-- Apply what you read --
1 > List the players whose names head the entries in the NBA playoff countdown.
2 > Answer these questions from the NBA playoff countdown:
(a) How many of Sleepy Floyd's points came in the fourth quarter?
(b) To how many points did Shawn Marion hold LeBron in Game 4?
(c) Which defender did Vinnie Johnson cross over before the series-winning jumper?
3 > Carry the NBA playoff countdown on past its final entry.

-- Extract --
((

HONORABLE MENTION: Sleepy Floyd, 1987 Western Conference Semifinals Game 4

Sure, the Warriors (coached by young George Karl!) weren’t much more than a speed bump to possibly the best incarnation of the Showtime Lakers in 1987, but for one charmed night in the Bay Area, no one was a bigger star than Sleepy Floyd, who embodied the term “single-handed” — as in, he single-handedly won this game by scoring 51 points, 29 of them in the fourth quarter, when the Warriors went on a massive comeback thanks to Sleepy’s relentless series of drives. He started off nailing a couple of three pointers, but the plays that took and kept the lead for Golden State were fearless drives into the heart of the Lakers, taken early and decisively enough to catch A.C. Green and Kareem Abdul-Jabbar flat-footed. For one night, Sleepy was invincible — remind you of another skinny Warriors guard?

7. Shawn Marion, 2011 NBA Finals

Since 2011, the rule of winning the NBA Finals has been that you either have to have LeBron or have someone who can slow down LeBron. In 2011, the latter took the form of Shawn Marion, who held LeBron to 8 points in Game 4, hounded him all series on defense and punished him for helping on Dirk Nowitzki, defensively. The Matrix averaged nearly 14 points a game, as well, without shooting much from the three-point or foul line — he just consistently found creases in the Heat’s swarming defense and knocked down those little floaters in the lane. The next defender good enough to prevent LeBron from winning the title was Kawhi Leonard, so history should remember Marion fondly.

6. Vinnie Johnson, 1990 NBA Finals Game 5

Scoring 15 points in the fourth quarter isn’t Sleepy Floyd material, but on a grander stage and to close out the title, Vinnie Johnson’s Human Microwave act deserves a place here. You have to admire the chemistry of a team that had such a dominant point guard in Isiah Thomas, but was still willing to play the hot hand and let Vinnie take over, even when behind. They even ran the final play for him, which is to say Isiah handed Vinnie the ball and let him cross Jerome Kersey over and drill a long jumper in his eye to win the series with under a second left. For a guy with such a hot nickname, Vinnie sure was ice cold.

))

-- Listed entries --
((

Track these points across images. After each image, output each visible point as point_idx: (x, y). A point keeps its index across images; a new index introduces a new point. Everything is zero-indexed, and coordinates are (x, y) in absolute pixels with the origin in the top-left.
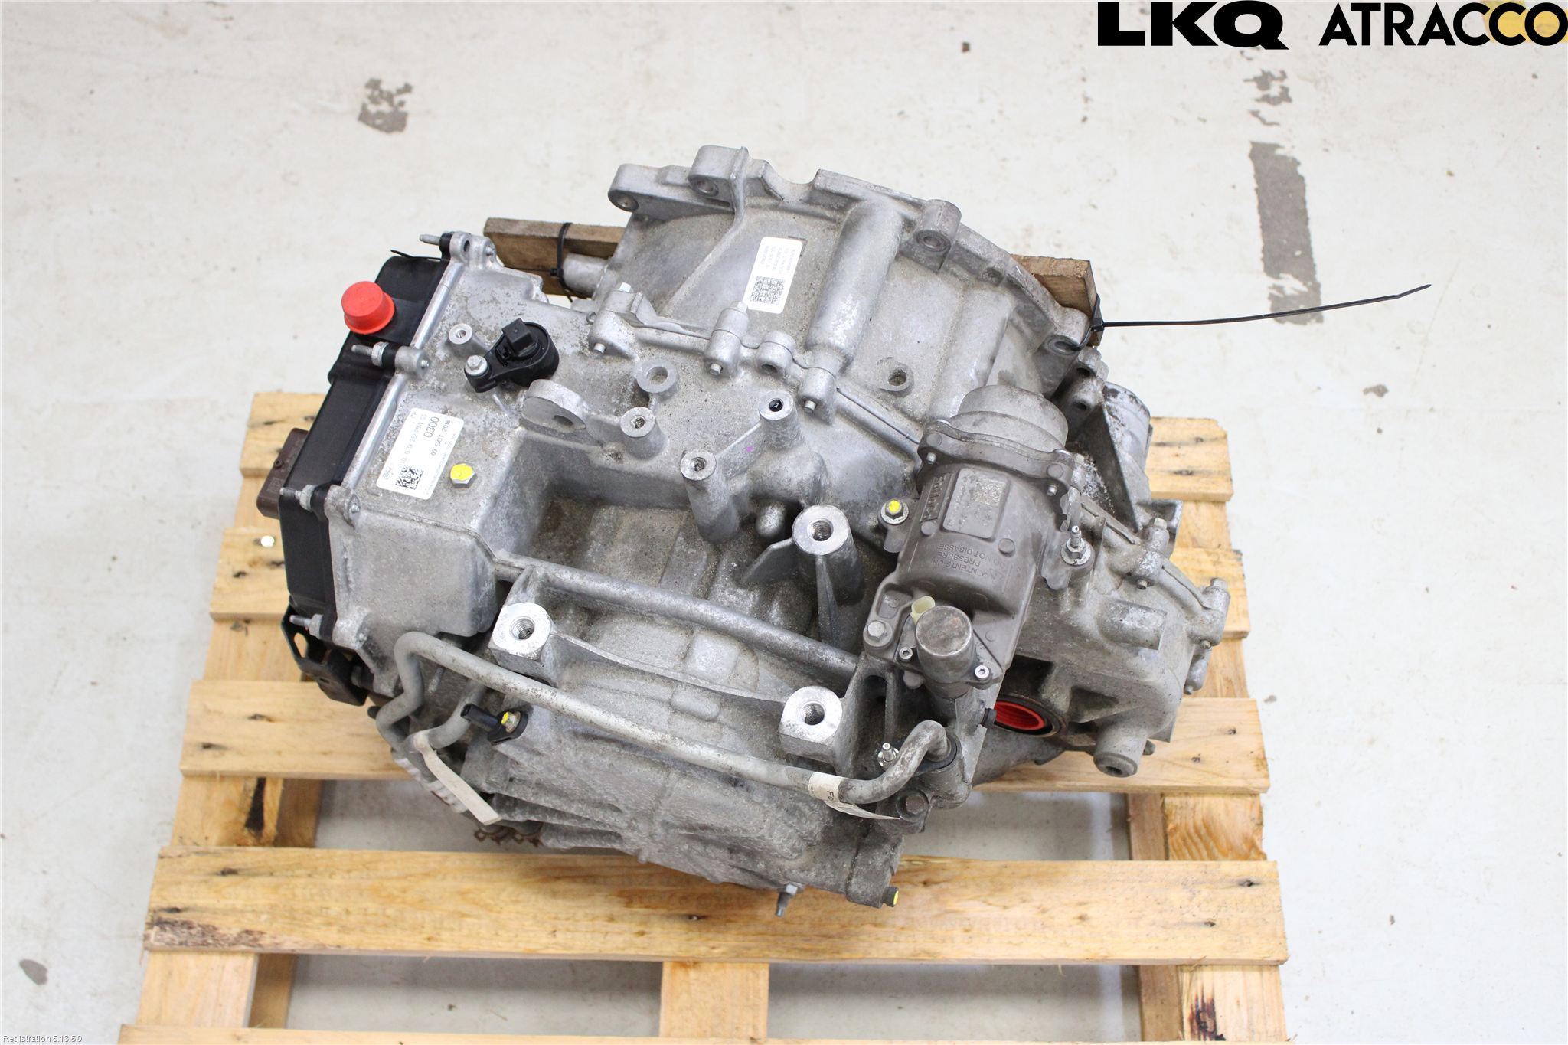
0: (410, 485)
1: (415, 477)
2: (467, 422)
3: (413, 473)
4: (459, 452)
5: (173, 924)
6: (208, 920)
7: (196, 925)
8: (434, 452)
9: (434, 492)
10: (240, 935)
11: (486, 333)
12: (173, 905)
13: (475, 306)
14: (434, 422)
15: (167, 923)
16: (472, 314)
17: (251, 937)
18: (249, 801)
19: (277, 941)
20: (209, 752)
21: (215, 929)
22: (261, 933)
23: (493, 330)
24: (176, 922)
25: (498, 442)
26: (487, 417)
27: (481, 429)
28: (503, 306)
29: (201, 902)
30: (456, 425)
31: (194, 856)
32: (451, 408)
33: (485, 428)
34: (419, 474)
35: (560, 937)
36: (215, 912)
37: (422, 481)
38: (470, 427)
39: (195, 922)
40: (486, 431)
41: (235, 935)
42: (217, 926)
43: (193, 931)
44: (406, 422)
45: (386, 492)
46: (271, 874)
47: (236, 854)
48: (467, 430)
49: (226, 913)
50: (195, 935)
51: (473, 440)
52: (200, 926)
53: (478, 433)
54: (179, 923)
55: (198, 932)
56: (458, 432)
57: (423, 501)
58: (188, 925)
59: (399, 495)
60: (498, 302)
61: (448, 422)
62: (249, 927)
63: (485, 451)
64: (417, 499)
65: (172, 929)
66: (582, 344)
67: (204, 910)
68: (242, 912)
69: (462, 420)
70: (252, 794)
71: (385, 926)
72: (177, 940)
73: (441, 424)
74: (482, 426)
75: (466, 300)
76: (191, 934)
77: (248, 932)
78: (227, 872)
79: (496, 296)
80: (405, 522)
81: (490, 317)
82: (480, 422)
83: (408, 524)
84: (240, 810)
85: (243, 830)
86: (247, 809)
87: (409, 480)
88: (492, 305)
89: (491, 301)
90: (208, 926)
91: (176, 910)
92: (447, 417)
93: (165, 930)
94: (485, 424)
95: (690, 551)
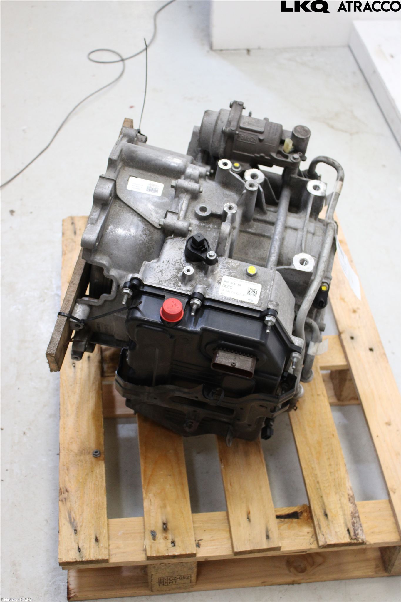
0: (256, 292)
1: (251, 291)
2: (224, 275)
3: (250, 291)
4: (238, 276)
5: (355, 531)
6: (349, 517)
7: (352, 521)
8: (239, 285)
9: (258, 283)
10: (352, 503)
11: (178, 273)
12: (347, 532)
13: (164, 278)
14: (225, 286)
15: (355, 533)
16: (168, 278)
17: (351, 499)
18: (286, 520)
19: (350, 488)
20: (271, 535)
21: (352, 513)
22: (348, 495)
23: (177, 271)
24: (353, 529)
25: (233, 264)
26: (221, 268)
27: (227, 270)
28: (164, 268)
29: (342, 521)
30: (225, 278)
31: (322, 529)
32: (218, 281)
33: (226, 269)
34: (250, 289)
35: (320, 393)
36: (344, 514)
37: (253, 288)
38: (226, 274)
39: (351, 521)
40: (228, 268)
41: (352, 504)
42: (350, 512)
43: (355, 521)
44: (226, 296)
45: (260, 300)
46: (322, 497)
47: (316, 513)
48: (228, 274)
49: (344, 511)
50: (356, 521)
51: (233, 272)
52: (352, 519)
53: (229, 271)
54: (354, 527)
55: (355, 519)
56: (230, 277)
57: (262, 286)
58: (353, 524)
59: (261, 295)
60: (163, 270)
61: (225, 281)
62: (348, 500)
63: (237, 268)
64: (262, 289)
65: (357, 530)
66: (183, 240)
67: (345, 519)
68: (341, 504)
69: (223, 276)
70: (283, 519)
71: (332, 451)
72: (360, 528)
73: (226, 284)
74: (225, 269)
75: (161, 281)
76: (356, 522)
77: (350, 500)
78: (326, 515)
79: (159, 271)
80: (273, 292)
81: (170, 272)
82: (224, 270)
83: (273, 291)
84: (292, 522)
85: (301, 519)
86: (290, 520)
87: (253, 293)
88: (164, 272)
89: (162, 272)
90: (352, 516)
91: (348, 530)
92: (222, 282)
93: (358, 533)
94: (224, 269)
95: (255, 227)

))

-- Responses per task --
1 > Sleepy Floyd, Shawn Marion, Vinnie Johnson

2 >
(a) 29
(b) 8
(c) Jerome Kersey

3 >
5. Toni Kukoc, 1998 NBA Finals Game 5

It was one of the Bulls’ two losses in Michael Jordan’s last NBA Finals, but it was perhaps Toni Kukoc’s finest hour in a Chicago uniform. 30 points, 11-13 from the field including 4 of 6 from long range. Before Manu Ginobili, Kukoc was the foreign player with unique flair and audacity, and he shone on the biggest stage. To help the Bulls get to the Finals, Kukoc might have been even better in the Eastern Conference Finals against the Indiana Pacers. He averaged 14.5 points (no mean feat when you’re sharing the ball with MJ and Scottie), and in Game 4 of that series, had 19 with seven assists and five rebounds for the kind of well-rounded game that made Jerry Krause salivate so much over him — while under-paying Pippen — when he was still in Europe.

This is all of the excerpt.